Spot each line in the records below where the word "Adhesive" occurs, then copy it.

Top of RECORDS TO USE

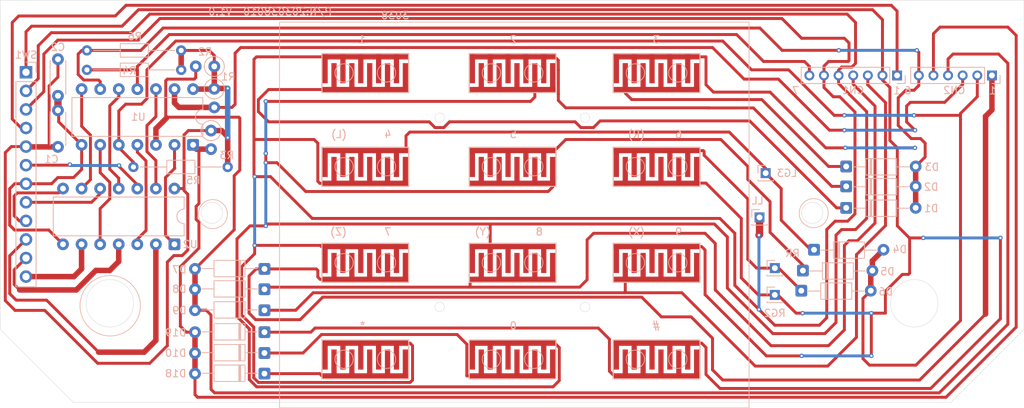
<source format=kicad_pcb>
(kicad_pcb
	(version 20241229)
	(generator "pcbnew")
	(generator_version "9.0")
	(general
		(thickness 1.6)
		(legacy_teardrops no)
	)
	(paper "A4")
	(layers
		(0 "F.Cu" signal)
		(2 "B.Cu" signal)
		(9 "F.Adhes" user "F.Adhesive")
		(11 "B.Adhes" user "B.Adhesive")
		(13 "F.Paste" user)
		(15 "B.Paste" user)
		(5 "F.SilkS" user "F.Silkscreen")
		(7 "B.SilkS" user "B.Silkscreen")
		(1 "F.Mask" user)
		(3 "B.Mask" user)
		(17 "Dwgs.User" user "User.Drawings")
		(19 "Cmts.User" user "User.Comments")
		(21 "Eco1.User" user "User.Eco1")
		(23 "Eco2.User" user "User.Eco2")
		(25 "Edge.Cuts" user)
		(27 "Margin" user)
		(31 "F.CrtYd" user "F.Courtyard")
		(29 "B.CrtYd" user "B.Courtyard")
		(35 "F.Fab" user)
		(33 "B.Fab" user)
		(39 "User.1" user)
		(41 "User.2" user)
		(43 "User.3" user)
		(45 "User.4" user)
	)
	(setup
		(pad_to_mask_clearance 0)
		(allow_soldermask_bridges_in_footprints no)
		(tenting front back)
		(pcbplotparams
			(layerselection 0x00000000_00000000_55555555_5755f5ff)
			(plot_on_all_layers_selection 0x00000000_00000000_00000000_00000000)
			(disableapertmacros no)
			(usegerberextensions no)
			(usegerberattributes yes)
			(usegerberadvancedattributes yes)
			(creategerberjobfile yes)
			(dashed_line_dash_ratio 12.000000)
			(dashed_line_gap_ratio 3.000000)
			(svgprecision 4)
			(plotframeref no)
			(mode 1)
			(useauxorigin no)
			(hpglpennumber 1)
			(hpglpenspeed 20)
			(hpglpendiameter 15.000000)
			(pdf_front_fp_property_popups yes)
			(pdf_back_fp_property_popups yes)
			(pdf_metadata yes)
			(pdf_single_document no)
			(dxfpolygonmode yes)
			(dxfimperialunits yes)
			(dxfusepcbnewfont yes)
			(psnegative no)
			(psa4output no)
			(plot_black_and_white yes)
			(sketchpadsonfab no)
			(plotpadnumbers no)
			(hidednponfab no)
			(sketchdnponfab yes)
			(crossoutdnponfab yes)
			(subtractmaskfromsilk no)
			(outputformat 1)
			(mirror no)
			(drillshape 1)
			(scaleselection 1)
			(outputdirectory "")
		)
	)
	(net 0 "")
	(net 1 "GND")
	(net 2 "+5V")
	(net 3 "Y")
	(net 4 "X")
	(net 5 "Colunm 3")
	(net 6 "R2")
	(net 7 "Column 2")
	(net 8 "Column 1")
	(net 9 "Column 4")
	(net 10 "Z")
	(net 11 "R1")
	(net 12 "R4")
	(net 13 "R5")
	(net 14 "R3")
	(net 15 "R6")
	(net 16 "Net-(D1-K)")
	(net 17 "Net-(D2-K)")
	(net 18 "Net-(D3-K)")
	(net 19 "Net-(D4-K)")
	(net 20 "Net-(D5-K)")
	(net 21 "Net-(D6-K)")
	(net 22 "Net-(D10-K)")
	(net 23 "Net-(D18-K)")
	(net 24 "Net-(D19-K)")
	(net 25 "Row 2")
	(net 26 "Row 4")
	(net 27 "Row 3")
	(net 28 "Row 1")
	(net 29 "Row 5")
	(net 30 "Row 6")
	(net 31 "Net-(U1-Pad12)")
	(net 32 "Net-(U1-Pad4)")
	(net 33 "Net-(U1-Pad2)")
	(net 34 "Net-(U1-Pad8)")
	(net 35 "Net-(U1-Pad6)")
	(net 36 "Net-(U1-Pad10)")
	(footprint "Evan's parts:jaguar pro keypad" (layer "F.Cu") (at 89.761 46.907))
	(footprint "Evan's parts:jaguar pro keypad" (layer "F.Cu") (at 49.931 46.907))
	(footprint "Evan's parts:jaguar pro keypad" (layer "F.Cu") (at 70.071 20.567))
	(footprint "Evan's parts:jaguar pro keypad" (layer "F.Cu") (at 70.071 33.697))
	(footprint "Evan's parts:jaguar pro keypad" (layer "F.Cu") (at 49.931 20.567))
	(footprint "Evan's parts:jaguar pro keypad" (layer "F.Cu") (at 49.931 7.747))
	(footprint "Evan's parts:jaguar pro keypad" (layer "F.Cu") (at 89.761 7.747))
	(footprint "Evan's parts:jaguar pro keypad" (layer "F.Cu") (at 89.761 20.567))
	(footprint "Evan's parts:jaguar pro keypad" (layer "F.Cu") (at 89.761 33.697))
	(footprint "Evan's parts:jaguar pro keypad" (layer "F.Cu") (at 49.931 33.697))
	(footprint "Evan's parts:jaguar pro keypad" (layer "F.Cu") (at 70.071 7.747))
	(footprint "Evan's parts:jaguar pro keypad" (layer "F.Cu") (at 70.071 46.907))
	(footprint "Connector_PinHeader_2.00mm:PinHeader_1x07_P2.00mm_Vertical" (layer "B.Cu") (at 122.65 10.29 90))
	(footprint "Evan's parts:D_DO-35_SOD27_P9.50mm_Horizontal" (layer "B.Cu") (at 36.14 45.4 180))
	(footprint "Connector_PinHeader_2.00mm:PinHeader_1x06_P2.00mm_Vertical" (layer "B.Cu") (at 135.62 10.29 90))
	(footprint "Evan's parts:D_DO-35_SOD27_P9.50mm_Horizontal" (layer "B.Cu") (at 115.69 28.4))
	(footprint "Evan's parts:D_DO-35_SOD27_P9.50mm_Horizontal" (layer "B.Cu") (at 36.14 39.53 180))
	(footprint "Evan's parts:R_Axial_DIN0204_L3.6mm_D1.6mm_P12.89mm_Horizontal" (layer "B.Cu") (at 31.11 22.81 180))
	(footprint "Connector_PinSocket_2.00mm:PinSocket_1x01_P2.00mm_Vertical" (layer "B.Cu") (at 104.68 23.65 180))
	(footprint "Resistor_THT:R_Axial_DIN0207_L6.3mm_D2.5mm_P2.54mm_Vertical" (layer "B.Cu") (at 29.28 9.05 180))
	(footprint "Connector_PinSocket_2.00mm:PinSocket_1x01_P2.00mm_Vertical" (layer "B.Cu") (at 103.84 29.7 180))
	(footprint "Connector_PinSocket_2.00mm:PinSocket_1x01_P2.00mm_Vertical" (layer "B.Cu") (at 105.93 36.64 180))
	(footprint "Evan's parts:D_DO-35_SOD27_P9.50mm_Horizontal" (layer "B.Cu") (at 36.14 42.4 180))
	(footprint "Package_DIP:DIP-14_W7.62mm" (layer "B.Cu") (at 23.83 33.38 90))
	(footprint "Evan's parts:D_DO-35_SOD27_P9.50mm_Horizontal" (layer "B.Cu") (at 115.69 22.74))
	(footprint "Evan's parts:R_Axial_DIN0204_L3.6mm_D1.6mm_P12.89mm_Horizontal" (layer "B.Cu") (at 24.75 9.53 180))
	(footprint "Evan's parts:D_DO-35_SOD27_P9.50mm_Horizontal" (layer "B.Cu") (at 109.77 36.98))
	(footprint "Evan's parts:D_DO-35_SOD27_P9.50mm_Horizontal" (layer "B.Cu") (at 36.14 48.25 180))
	(footprint "Capacitor_THT:C_Disc_D4.3mm_W1.9mm_P5.00mm" (layer "B.Cu") (at 7.9 8.07 -90))
	(footprint "Resistor_THT:R_Axial_DIN0207_L6.3mm_D2.5mm_P2.54mm_Vertical" (layer "B.Cu") (at 28.83 17.83 -90))
	(footprint "Resistor_THT:R_Axial_DIN0207_L6.3mm_D2.5mm_P2.54mm_Vertical" (layer "B.Cu") (at 29.28 12.12 -90))
	(footprint "Evan's parts:R_Axial_DIN0204_L3.6mm_D1.6mm_P12.89mm_Horizontal" (layer "B.Cu") (at 24.75 6.87 180))
	(footprint "Evan's parts:D_DO-35_SOD27_P9.50mm_Horizontal" (layer "B.Cu") (at 111.29 34.13))
	(footprint "Connector_PinSocket_2.00mm:PinSocket_1x01_P2.00mm_Vertical" (layer "B.Cu") (at 105.93 40.3 180))
	(footprint "Evan's parts:D_DO-35_SOD27_P9.50mm_Horizontal" (layer "B.Cu") (at 109.55 39.73))
	(footprint "Evan's parts:D_DO-35_SOD27_P9.50mm_Horizontal" (layer "B.Cu") (at 115.69 25.46))
	(footprint "Capacitor_THT:C_Disc_D4.3mm_W1.9mm_P5.00mm" (layer "B.Cu") (at 7.9 20.06 90))
	(footprint "Package_DIP:DIP-14_W7.62mm" (layer "B.Cu") (at 26.38 19.78 90))
	(footprint "Evan's parts:D_DO-35_SOD27_P9.50mm_Horizontal" (layer "B.Cu") (at 36.14 51.07 180))
	(footprint "Connector_PinHeader_2.54mm:PinHeader_1x12_P2.54mm_Vertical" (layer "B.Cu") (at 3.53 9.86 180))
	(footprint "Evan's parts:D_DO-35_SOD27_P9.50mm_Horizontal"
		(layer "B.Cu")
		(uuid "fc12e62e-a46c-4a51-a6ff-1ac6460f4d07")
		(at 36.14 36.75 180)
		(descr "Diode, DO-35_SOD27 series, Axial, Horizontal, pin pitch=7.62mm, length*diameter=4*2mm^2, http://www.diodes.com/_files/packages/DO-35.pdf")
		(tags "Diode DO-35_SOD27 series Axial Horizontal pin pitch 7.62mm  length 4mm diameter 2mm")
		(property "Reference" "D7"
			(at 11.629 -0.08 0)
			(layer "B.SilkS")
			(uuid "cf97a3d5-968b-4c37-ac8e-b4aa0fce36b0")
			(effects
				(font
					(size 1 1)
					(thickness 0.15)
				)
				(justify mirror)
			)
		)
		(property "Value" "1N4148"
			(at 3.81 -2.12 0)
			(layer "B.Fab")
			(uuid "10e4f9ef-e8aa-4599-87e4-7c39a2b964ec")
			(effects
				(font
					(size 1 1)
					(thickness 0.15)
				)
				(justify mirror)
			)
		)
		(property "Datasheet" "https://assets.nexperia.com/documents/data-sheet/1N4148_1N4448.pdf"
			(at 0 0 0)
			(layer "B.Fab")
			(hide yes)
			(uuid "ffcfdfb2-0f0b-4972-b8e8-8fbcf5d5a56e")
			(effects
				(font
					(size 1.27 1.27)
					(thickness 0.15)
				)
				(justify mirror)
			)
		)
		(property "Description" ""
			(at 0 0 0)
			(layer "B.Fab")
			(hide yes)
			(uuid "6e4c7837-cd88-4a33-a3ad-30399efcfaf7")
			(effects
				(font
					(size 1.27 1.27)
					(thickness 0.15)
				)
				(justify mirror)
			)
		)
		(property ki_fp_filters "D*DO?35*")
		(path "/4835ac60-26c5-43eb-9da3-0ab7271fa7c2")
		(sheetname "/")
		(sheetfile "jaguar pro controller lower pcb.kicad_sch")
		(attr through_hole)
		(fp_line
			(start 8.55 0.05)
			(end 6.9 0.05)
			(stroke
				(width 0.12)
				(type solid)
			)
			(layer "B.SilkS")
			(uuid "ecb1dc00-187c-4919-b183-adb00a5ade9b")
		)
		(fp_line
			(start 3.5 1.17)
			(end 3.5 -1.07)
			(stroke
				(width 0.12)
				(type solid)
			)
			(layer "B.SilkS")
			(uuid "fef35fc3-dc4e-44b3-8e31-a8b23e5fd7c4")
		)
		(fp_line
			(start 3.38 1.17)
			(end 3.38 -1.07)
			(stroke
				(width 0.12)
				(type solid)
			)
			(layer "B.SilkS")
			(uuid "1bc2130b-deea-4d10-a721-b1c5739671ae")
		)
		(fp_line
			(start 3.26 1.17)
			(end 3.26 -1.07)
			(stroke
				(width 0.12)
				(type solid)
			)
			(layer "B.SilkS")
			(uuid "587b0a91-7518-4bd3-b86a-d81dd8f9105b")
		)
		(fp_line
			(start 0.95 0.05)
			(end 2.66 0.05)
			(stroke
				(width 0.12)
				(type solid)
			)
			(layer "B.SilkS")
			(uuid "cba28ee3-8080-47d7-8e49-651a1452fae6")
		)
		(fp_rect
			(start 2.66 1.17)
			(end 6.9 -1.07)
			(stroke
				(width 0.12)
				(type solid)
			)
			(fill no)
			(layer "B.SilkS")
			(uuid "5b873920-2c74-4d9a-928e-53010f5503e6")
		)
		(fp_rect
			(start -0.87 1.3)
			(end 10.4 -1.2)
			(stroke
				(width 0.05)
				(type solid)
			)
			(fill no)
			(layer "B.CrtYd")
			(uuid "4c1fe008-d45a-4132-8f76-dbc09145d873")
		)
		(fp_line
			(start 7.62 0)
			(end 5.81 0)
			(stroke
				(width 0.1)
				(type solid)
			)
			(layer "B.Fab")
			(uuid "3596e66d-f91e-4061-886f-37bd308ca0c1")
		)
		(fp_line
			(start 2.51 1)
			(end 2.51 -1)
			(stroke
				(width 0.1)
				(type solid)
			)
			(layer "B.Fab")
			(uuid "08a6d350-1538-4bca-83a1-110c2ce7ea2c")
		)
		(fp_line
			(start 2.41 1)
			(end 2.41 -1)
			(stroke
				(width 0.1)
				(type solid)
			)
			(layer "B.Fab")
			(uuid "3e36a4fd-6a52-4752-bffd-d72ecc4f065a")
		)
		(fp_line
			(start 2.31 1)
			(end 2.31 -1)
			(stroke
				(width 0.1)
				(type solid)
			)
			(layer "B.Fab")
			(uuid "8a38d87b-ba56-403b-a57b-9c22cec0e5c9")
		)
		(fp_line
			(start 0 0)
			(end 1.81 0)
			(stroke
				(width 0.1)
				(type solid)
			)
			(la
... [99956 chars truncated]
</source>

Bottom of RECORDS TO USE

(EXERCISE ANSWER)
		(9 "F.Adhes" user "F.Adhesive")
		(11 "B.Adhes" user "B.Adhesive")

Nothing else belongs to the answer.